■ Task to complete
Without including the pictures, copy out every line below.

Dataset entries
· · · ·

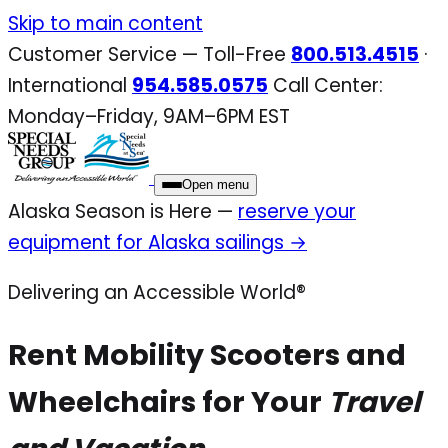
Skip to main content
Customer Service — Toll-Free
800.513.4515
·
International
954.585.0575
Call Center:
Monday–Friday, 9AM–6PM EST
Open menu
Alaska Season is Here —
reserve your
equipment for Alaska sailings →
Delivering an Accessible World®
Rent Mobility Scooters and
Wheelchairs for Your
Travel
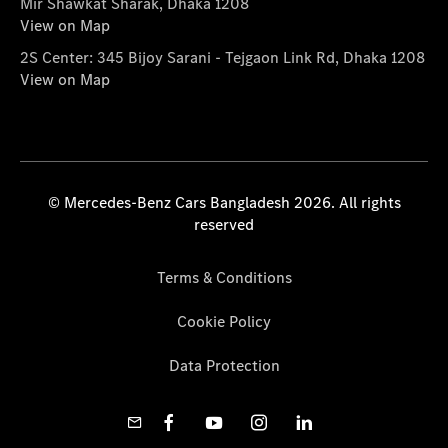
Mir Shawkat Sharak, Dhaka 1208
View on Map
2S Center: 345 Bijoy Sarani - Tejgaon Link Rd, Dhaka 1208
View on Map
© Mercedes-Benz Cars Bangladesh 2026. All rights
reserved
Terms & Conditions
Cookie Policy
Data Protection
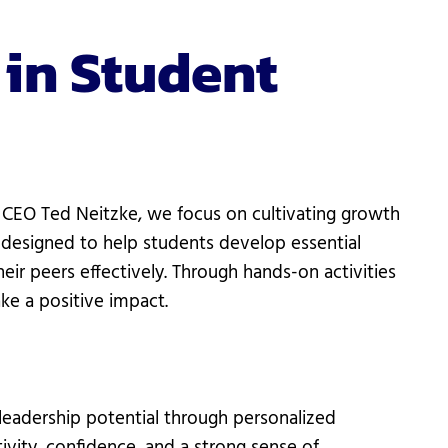
 in Student
CEO Ted Neitzke, we focus on cultivating growth
 designed to help students develop essential
ir peers effectively. Through hands-on activities
ke a positive impact.
eadership potential through personalized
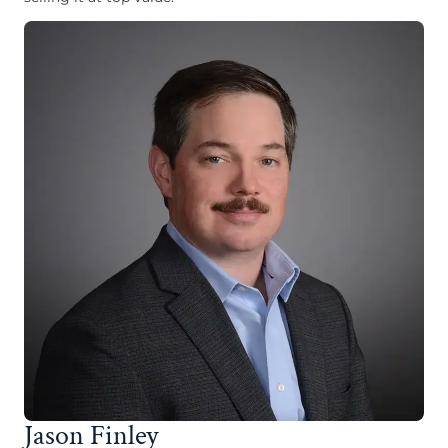
Jason Finley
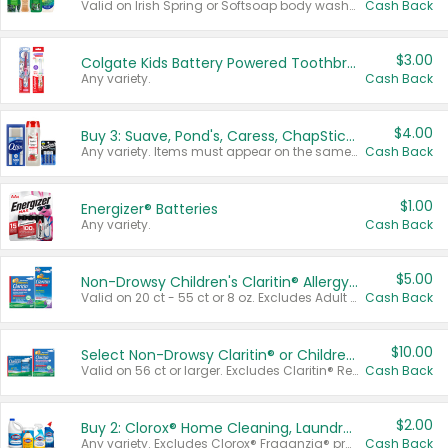
Valid on Irish Spring or Softsoap body washes 20 oz or larger, Irish Spring bar soap multi-packs 6 ct or larger, or Softsoap liquid hand soap refills 50 oz.
Cash Back
$3.00
Colgate Kids Battery Powered Toothbrushes
Any variety.
Cash Back
$4.00
Buy 3: Suave, Pond's, Caress, ChapStick, Q-Tip, St. Ives, or Noxzema Products
Any variety. Items must appear on the same receipt. One (1) multi-pack is considered one (1) item purchased.
Cash Back
$1.00
Energizer® Batteries
Any variety.
Cash Back
$5.00
Non-Drowsy Children's Claritin® Allergy Chewables 20 - 55 ct or 8 oz Syrup
Valid on 20 ct - 55 ct or 8 oz. Excludes Adult Claritin® and Cooling Honey Flavored Liquid.
Cash Back
$10.00
Select Non-Drowsy Claritin® or Children's Claritin® Allergy
Valid on 56 ct or larger. Excludes Claritin® RediTabs 70 ct, Claritin® 115 ct, Children’s Claritin® 80 ct, and Claritin-D®.
Cash Back
$2.00
Buy 2: Clorox® Home Cleaning, Laundry, Pine-Sol®, Liquid-Plumr, or Formula 409 Products
Any variety. Excludes Clorox® Fraganzia® products, trial and travel sizes, tools, & textiles. Items must appear on the same receipt.
Cash Back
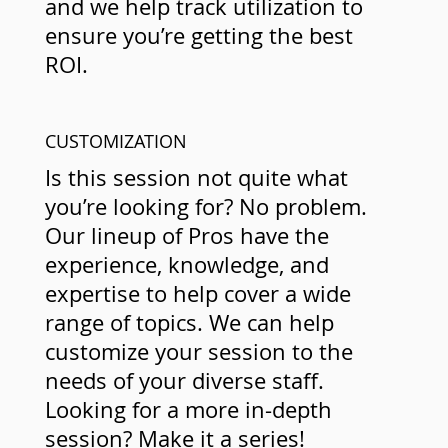
and we help track utilization to
ensure you’re getting the best
ROI.
CUSTOMIZATION
Is this session not quite what
you’re looking for? No problem.
Our lineup of Pros have the
experience, knowledge, and
expertise to help cover a wide
range of topics. We can help
customize your session to the
needs of your diverse staff.
Looking for a more in-depth
session? Make it a series!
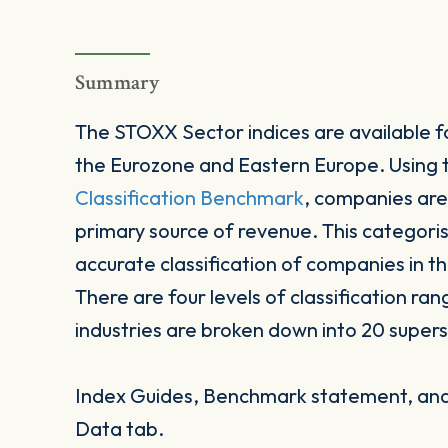
Summary
The STOXX Sector indices are available fo
the Eurozone and Eastern Europe. Using
Classification Benchmark
, companies are
primary source of revenue. This categori
accurate classification of companies in t
There are four levels of classification ran
industries are broken down into 20 supers
Index Guides, Benchmark statement, and 
Data tab.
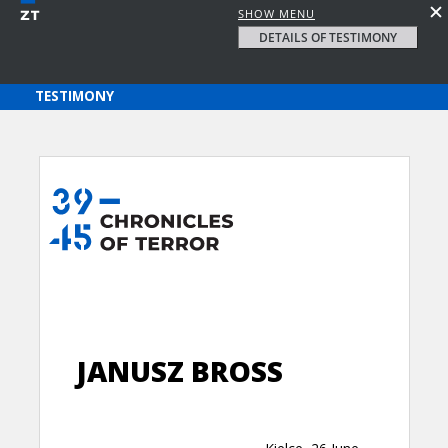
SHOW MENU
DETAILS OF TESTIMONY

· · · ·

■ Output of the task
Skip to main content
Customer Service — Toll-Free
800.513.4515
·
International
954.585.0575
Call Center:
Monday–Friday, 9AM–6PM EST
Open menu
Alaska Season is Here —
reserve your
equipment for Alaska sailings →
Delivering an Accessible World®
Rent Mobility Scooters and
Wheelchairs for Your
Travel
Mir Shawkat Sharak, Dhaka 1208
View on Map
2S Center: 345 Bijoy Sarani - Tejgaon Link Rd, Dhaka 1208
View on Map
© Mercedes-Benz Cars Bangladesh 2026. All rights
reserved
Terms & Conditions
Cookie Policy
Data Protection
 in Student
CEO Ted Neitzke, we focus on cultivating growth
 designed to help students develop essential
ir peers effectively. Through hands-on activities
ke a positive impact.
eadership potential through personalized
Jason Finley
Valid on Irish Spring or Softsoap body washes 20 oz or larger, Irish Spring bar soap multi-packs 6 ct or larger, or Softsoap liquid hand soap refills 50 oz.
Cash Back
$3.00
Colgate Kids Battery Powered Toothbrushes
Any variety.
Cash Back
$4.00
Buy 3: Suave, Pond's, Caress, ChapStick, Q-Tip, St. Ives, or Noxzema Products
Any variety. Items must appear on the same receipt. One (1) multi-pack is considered one (1) item purchased.
Cash Back
$1.00
Energizer® Batteries
Any variety.
Cash Back
$5.00
Non-Drowsy Children's Claritin® Allergy Chewables 20 - 55 ct or 8 oz Syrup
Valid on 20 ct - 55 ct or 8 oz. Excludes Adult Claritin® and Cooling Honey Flavored Liquid.
Cash Back
$10.00
Select Non-Drowsy Claritin® or Children's Claritin® Allergy
Valid on 56 ct or larger. Excludes Claritin® RediTabs 70 ct, Claritin® 115 ct, Children’s Claritin® 80 ct, and Claritin-D®.
Cash Back
$2.00
Buy 2: Clorox® Home Cleaning, Laundry, Pine-Sol®, Liquid-Plumr, or Formula 409 Products
Any variety. Excludes Clorox® Fraganzia® products, trial and travel sizes, tools, & textiles. Items must appear on the same receipt.
Cash Back
and we help track utilization to
ensure you’re getting the best
ROI.
CUSTOMIZATION
Is this session not quite what
you’re looking for? No problem.
Our lineup of Pros have the
experience, knowledge, and
expertise to help cover a wide
range of topics. We can help
customize your session to the
needs of your diverse staff.
Looking for a more in-depth
session? Make it a series!
Summary
The STOXX Sector indices are available fo
the Eurozone and Eastern Europe. Using
Classification Benchmark
, companies are
primary source of revenue. This categori
accurate classification of companies in t
There are four levels of classification ran
industries are broken down into 20 supers
Index Guides, Benchmark statement, and 
Data tab.
SHOW MENU
DETAILS OF TESTIMONY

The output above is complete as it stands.